■ **Excerpt provided**
The story was written by a prolific letter writer named Solon Robinson and published in the January, 1841 issue of The Cultivator, an agricultural monthly that was published in Albany, N.Y.

Robinson was born Oct. 21, 1803, in Connecticut, and grew up on his father’s farm. He seems to have been stricken with wanderlust, as were so many young men of that era, and was in Cincinnati in 1828 where he was married.

In 1834 he loaded a couple of wagons with his belongings and with his wife, Mariah, their two small children, and two young brothers named Curtis, traveled to an area some 20 miles south of Lake Michigan that later became Crown Point, Indiana.

The Robinsons were among the area’s very first settlers and Solon Robinson was later the town’s first postmaster and justice of the peace, and Lake County’s first clerk, mapmaker and claims agent.

The first night

“It was the last day of October, 1834, when I first encountered this ‘arm of the Grand Prairie.’ It was about noon of a clear delightful day when we emerged from the wood and for miles around stretched one broad expanse of clear, open land.

Oh what a rich mine of wealth lay outstretched before me. Some ten miles away to the southwest the tops of a grove were visible — toward that rolled the wagons with nothing to impede them — the road was broad — the grass only a few inches long, except in creeks and wet places.

Just before sundown we reached the grove and pitched our tent by the side of a spring. What could exceed the beauty of this spot? Why should we seek farther?

“After enjoying a night of rest, the morning helped to confirm that here should be our resting place. In a few hours the grove resounded with the blows of the axe and in four days we moved into our ‘new house.’

‘Dear me,’ I hear some parlor-loving wife of an expectant emigrant say, ‘where did you get your boards to build it with?’

My good lady, we were 40 miles from a saw-mill and of course the house was built and finished off without a sawed board about it and but very few nails, nor a brick or stone.

(Extracted data entries)
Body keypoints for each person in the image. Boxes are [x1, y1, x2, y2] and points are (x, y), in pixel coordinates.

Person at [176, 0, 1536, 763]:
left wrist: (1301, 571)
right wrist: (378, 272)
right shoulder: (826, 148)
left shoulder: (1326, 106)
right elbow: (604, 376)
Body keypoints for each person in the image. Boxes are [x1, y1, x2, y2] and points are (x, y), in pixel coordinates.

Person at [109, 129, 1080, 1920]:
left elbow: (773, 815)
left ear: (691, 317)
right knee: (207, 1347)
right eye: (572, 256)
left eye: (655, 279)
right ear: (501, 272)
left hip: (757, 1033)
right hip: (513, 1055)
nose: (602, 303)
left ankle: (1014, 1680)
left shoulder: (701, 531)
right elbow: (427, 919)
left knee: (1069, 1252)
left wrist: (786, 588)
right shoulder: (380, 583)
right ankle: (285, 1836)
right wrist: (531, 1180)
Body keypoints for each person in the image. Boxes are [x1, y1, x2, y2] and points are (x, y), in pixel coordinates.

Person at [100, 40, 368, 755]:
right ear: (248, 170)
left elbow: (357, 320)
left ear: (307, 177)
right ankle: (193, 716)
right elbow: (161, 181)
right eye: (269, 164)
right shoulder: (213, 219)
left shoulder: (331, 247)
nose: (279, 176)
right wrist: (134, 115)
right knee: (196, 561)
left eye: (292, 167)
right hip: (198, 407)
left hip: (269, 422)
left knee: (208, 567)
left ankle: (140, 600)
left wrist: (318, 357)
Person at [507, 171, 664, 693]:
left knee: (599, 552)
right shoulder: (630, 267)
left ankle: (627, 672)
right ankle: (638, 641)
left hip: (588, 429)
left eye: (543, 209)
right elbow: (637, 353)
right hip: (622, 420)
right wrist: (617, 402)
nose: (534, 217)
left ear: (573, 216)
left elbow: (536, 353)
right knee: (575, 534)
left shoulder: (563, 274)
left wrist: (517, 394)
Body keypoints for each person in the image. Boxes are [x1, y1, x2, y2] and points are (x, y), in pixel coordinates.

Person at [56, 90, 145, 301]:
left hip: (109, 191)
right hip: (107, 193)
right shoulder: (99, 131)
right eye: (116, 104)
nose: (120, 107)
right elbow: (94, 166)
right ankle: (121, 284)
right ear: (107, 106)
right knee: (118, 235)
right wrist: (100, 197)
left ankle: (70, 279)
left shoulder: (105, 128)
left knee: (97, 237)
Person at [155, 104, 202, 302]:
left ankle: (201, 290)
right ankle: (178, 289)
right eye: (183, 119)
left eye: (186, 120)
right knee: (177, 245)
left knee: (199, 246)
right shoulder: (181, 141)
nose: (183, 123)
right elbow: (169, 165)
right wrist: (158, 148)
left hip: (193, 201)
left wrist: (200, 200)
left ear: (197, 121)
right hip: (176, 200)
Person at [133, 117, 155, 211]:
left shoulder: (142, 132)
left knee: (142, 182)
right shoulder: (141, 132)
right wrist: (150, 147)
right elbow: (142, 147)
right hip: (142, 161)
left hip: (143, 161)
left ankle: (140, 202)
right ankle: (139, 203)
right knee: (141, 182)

■ **Work order**
Reproduce the Solon Robinson passage word for word, everything from "In 1834 he loaded" down to "Crown Point, Indiana.".

■ **Task solution**
In 1834 he loaded a couple of wagons with his belongings and with his wife, Mariah, their two small children, and two young brothers named Curtis, traveled to an area some 20 miles south of Lake Michigan that later became Crown Point, Indiana.